## WORK TO COMPLETE:
Every entry that follows should be output exactly, and every image in it left out.

## SUPPLIED DATA:
□ □ □ □ □

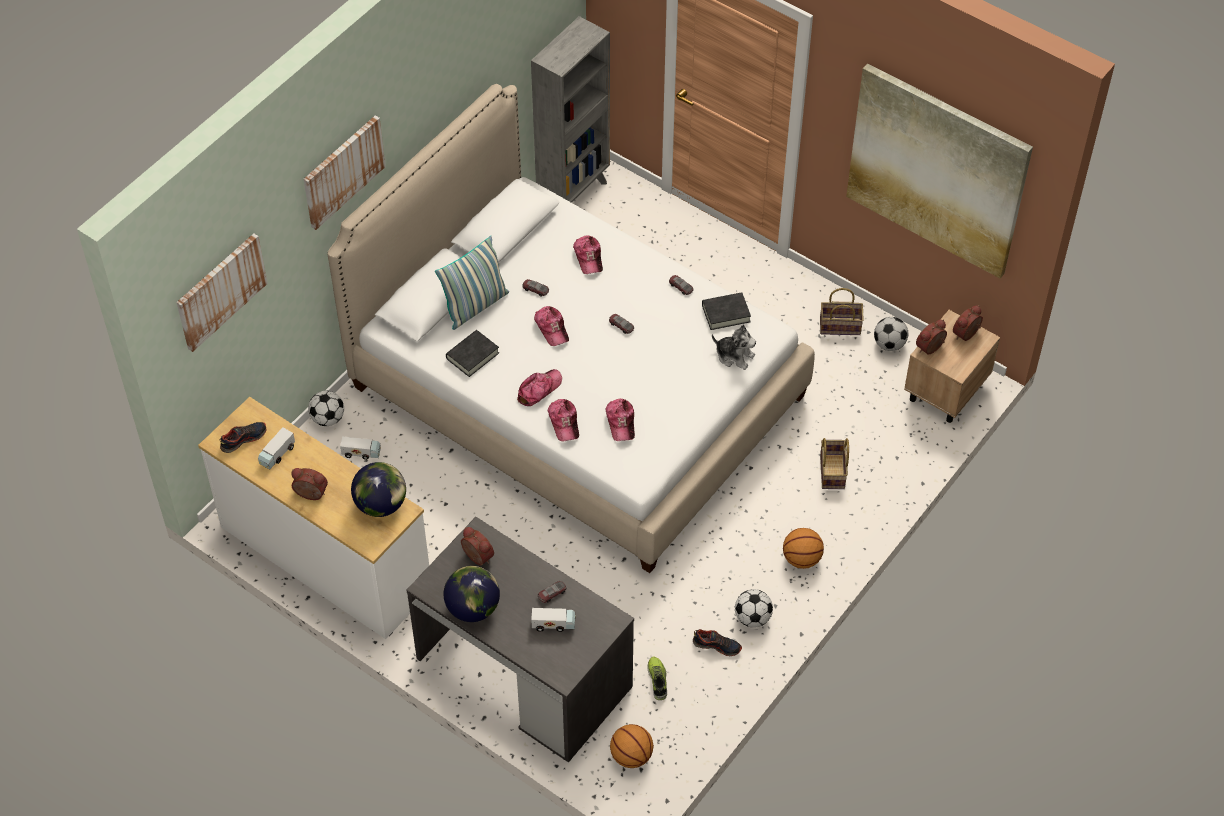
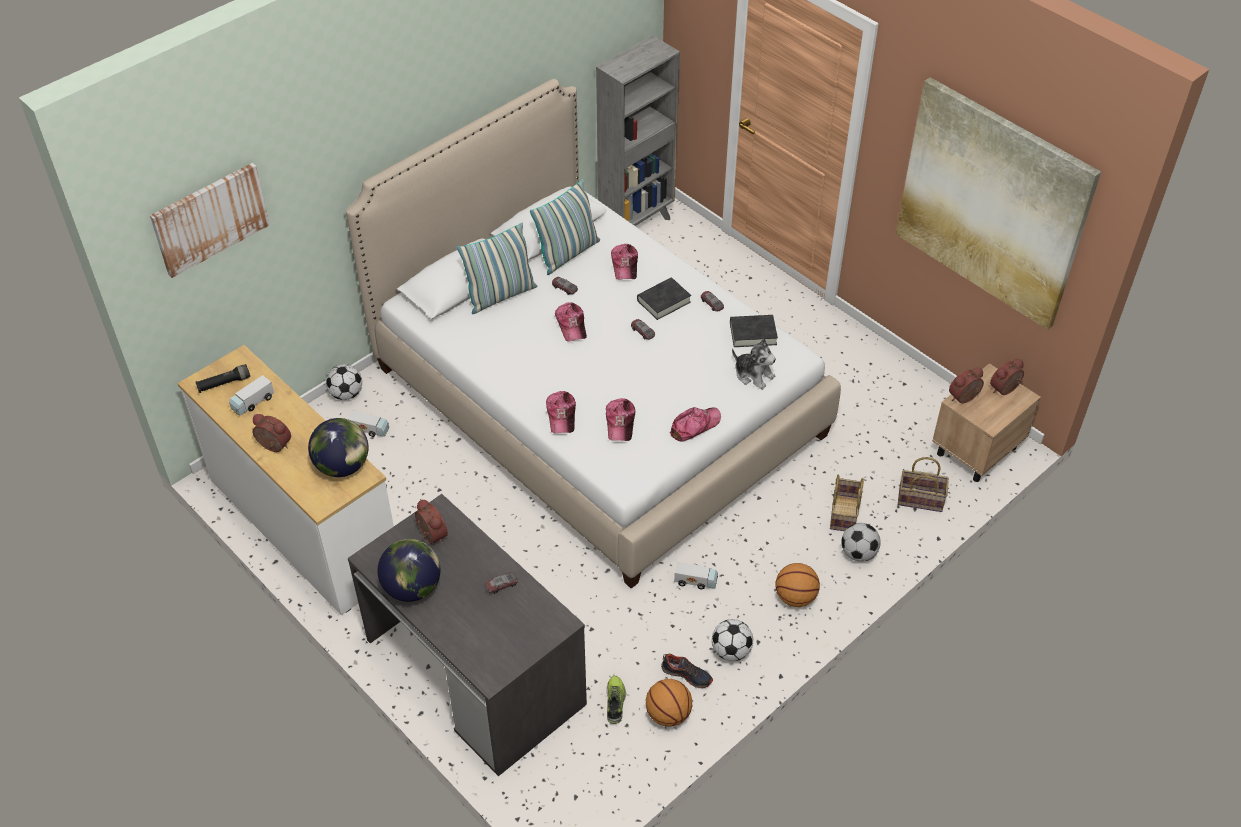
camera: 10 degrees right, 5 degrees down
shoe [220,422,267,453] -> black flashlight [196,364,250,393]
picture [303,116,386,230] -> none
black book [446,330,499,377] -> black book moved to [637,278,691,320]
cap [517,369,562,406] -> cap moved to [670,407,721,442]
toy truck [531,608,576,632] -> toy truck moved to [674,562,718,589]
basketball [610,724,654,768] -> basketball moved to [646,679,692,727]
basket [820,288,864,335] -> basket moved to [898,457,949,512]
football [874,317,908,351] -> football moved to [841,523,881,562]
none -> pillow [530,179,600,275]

□ □ □ □ □

## ANSWER TO THE EXERCISE:
camera: 10 degrees right, 5 degrees down
shoe [220,422,267,453] -> black flashlight [196,364,250,393]
picture [303,116,386,230] -> none
black book [446,330,499,377] -> black book moved to [637,278,691,320]
cap [517,369,562,406] -> cap moved to [670,407,721,442]
toy truck [531,608,576,632] -> toy truck moved to [674,562,718,589]
basketball [610,724,654,768] -> basketball moved to [646,679,692,727]
basket [820,288,864,335] -> basket moved to [898,457,949,512]
football [874,317,908,351] -> football moved to [841,523,881,562]
none -> pillow [530,179,600,275]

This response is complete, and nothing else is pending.